> _DIRECTIVE_
Transcribe the listing verbatim, please, with images dropped.
-- Opening Marker --
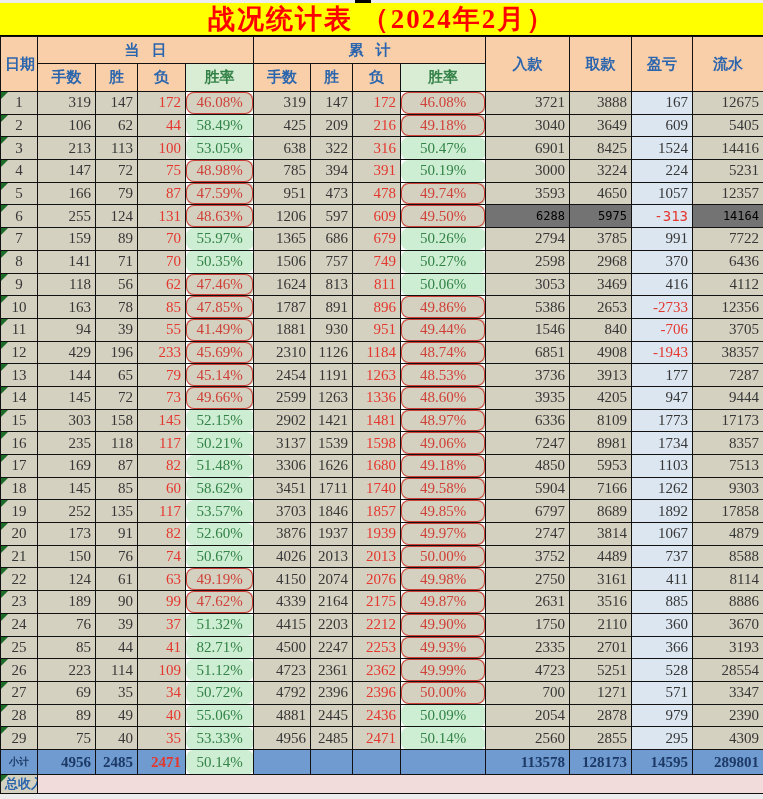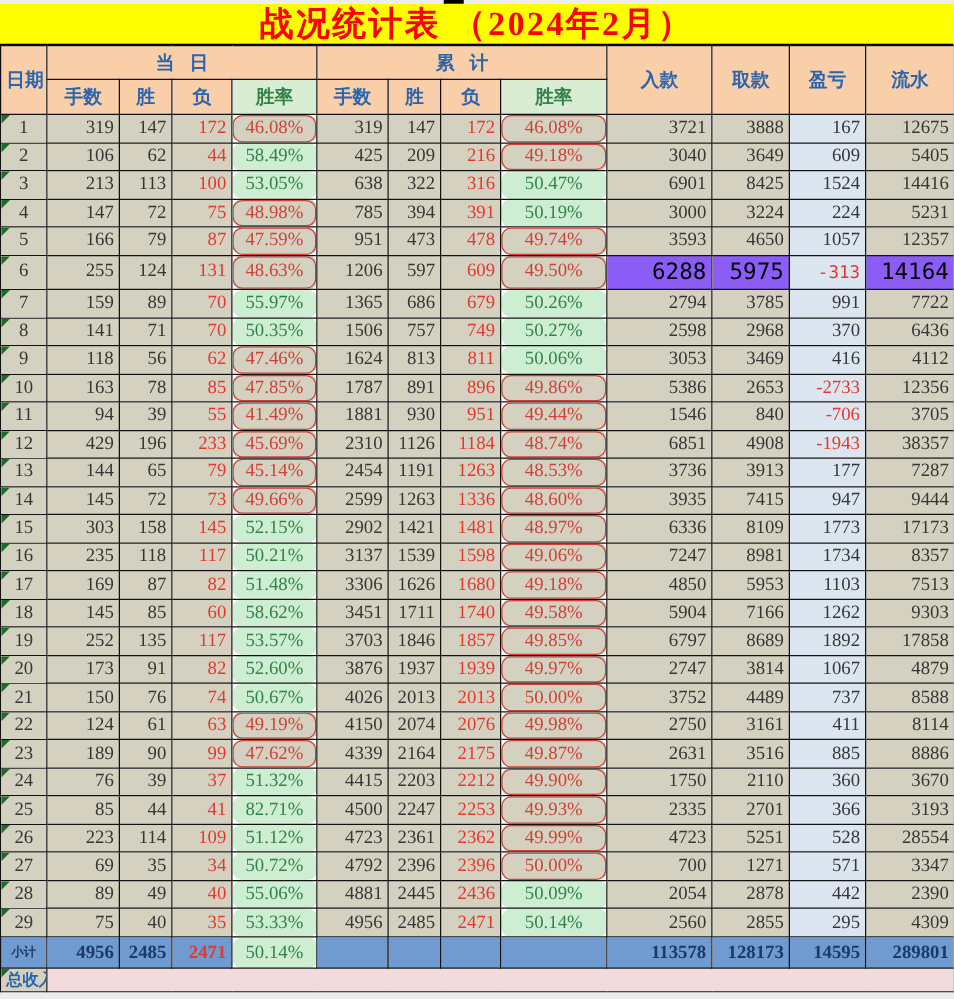--- a/index.html
+++ b/index.html
@@ -67,23 +67,23 @@
   td.rate-g{
     background:var(--rate-good-bg,#cdeed2);
     color:var(--rate-good-text,#338247);
   }
   td.rate-r{
     color:var(--rate-bad-text,#cf4138);
     box-shadow:inset 0 0 0 1px var(--rate-bad-text,#cf4138);
   }
   td.pnl{background:var(--profit-bg,#dce6f1);}
   td.plain{
-    background:#8b5cf6;color:#000;
+    background:#737373;color:#000;
     font-family:"DejaVu Sans Mono","Liberation Mono",monospace;
-    font-size:18px;
+    font-size:12px;
   }
   td.plain-pnl{
     font-family:"DejaVu Sans Mono","Liberation Mono",monospace;
     font-size:14px;
     margin-left:32px;
   }
   tr.subtotal{height:25px;}
   tr.subtotal td{
     background:var(--subtotal-bg,#6f9bd1);
     color:var(--subtotal-text,#1d3a66);
@@ -361,21 +361,21 @@
           <td class="day">14</td>
           <td>145</td>
           <td>72</td>
           <td class="red">73</td>
           <td class="rate rate-r">49.66%</td>
           <td>2599</td>
           <td>1263</td>
           <td class="red">1336</td>
           <td class="rate rate-r">48.60%</td>
           <td>3935</td>
-          <td>7415</td>
+          <td>4205</td>
           <td class="pnl">947</td>
           <td>9444</td>
         </tr>
         <tr>
           <td class="day">15</td>
           <td>303</td>
           <td>158</td>
           <td class="red">145</td>
           <td class="rate rate-g">52.15%</td>
           <td>2902</td>
@@ -572,21 +572,21 @@
           <td>89</td>
           <td>49</td>
           <td class="red">40</td>
           <td class="rate rate-g">55.06%</td>
           <td>4881</td>
           <td>2445</td>
           <td class="red">2436</td>
           <td class="rate rate-g">50.09%</td>
           <td>2054</td>
           <td>2878</td>
-          <td class="pnl">442</td>
+          <td class="pnl">979</td>
           <td>2390</td>
         </tr>
         <tr>
           <td class="day">29</td>
           <td>75</td>
           <td>40</td>
           <td class="red">35</td>
           <td class="rate rate-g">53.33%</td>
           <td>4956</td>
           <td>2485</td>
-- Closing Marker --
> _RESPONSE TO THE TASK_
--- a/index.html
+++ b/index.html
@@ -67,23 +67,23 @@
   td.rate-g{
     background:var(--rate-good-bg,#cdeed2);
     color:var(--rate-good-text,#338247);
   }
   td.rate-r{
     color:var(--rate-bad-text,#cf4138);
     box-shadow:inset 0 0 0 1px var(--rate-bad-text,#cf4138);
   }
   td.pnl{background:var(--profit-bg,#dce6f1);}
   td.plain{
-    background:#8b5cf6;color:#000;
+    background:#737373;color:#000;
     font-family:"DejaVu Sans Mono","Liberation Mono",monospace;
-    font-size:18px;
+    font-size:12px;
   }
   td.plain-pnl{
     font-family:"DejaVu Sans Mono","Liberation Mono",monospace;
     font-size:14px;
     margin-left:32px;
   }
   tr.subtotal{height:25px;}
   tr.subtotal td{
     background:var(--subtotal-bg,#6f9bd1);
     color:var(--subtotal-text,#1d3a66);
@@ -361,21 +361,21 @@
           <td class="day">14</td>
           <td>145</td>
           <td>72</td>
           <td class="red">73</td>
           <td class="rate rate-r">49.66%</td>
           <td>2599</td>
           <td>1263</td>
           <td class="red">1336</td>
           <td class="rate rate-r">48.60%</td>
           <td>3935</td>
-          <td>7415</td>
+          <td>4205</td>
           <td class="pnl">947</td>
           <td>9444</td>
         </tr>
         <tr>
           <td class="day">15</td>
           <td>303</td>
           <td>158</td>
           <td class="red">145</td>
           <td class="rate rate-g">52.15%</td>
           <td>2902</td>
@@ -572,21 +572,21 @@
           <td>89</td>
           <td>49</td>
           <td class="red">40</td>
           <td class="rate rate-g">55.06%</td>
           <td>4881</td>
           <td>2445</td>
           <td class="red">2436</td>
           <td class="rate rate-g">50.09%</td>
           <td>2054</td>
           <td>2878</td>
-          <td class="pnl">442</td>
+          <td class="pnl">979</td>
           <td>2390</td>
         </tr>
         <tr>
           <td class="day">29</td>
           <td>75</td>
           <td>40</td>
           <td class="red">35</td>
           <td class="rate rate-g">53.33%</td>
           <td>4956</td>
           <td>2485</td>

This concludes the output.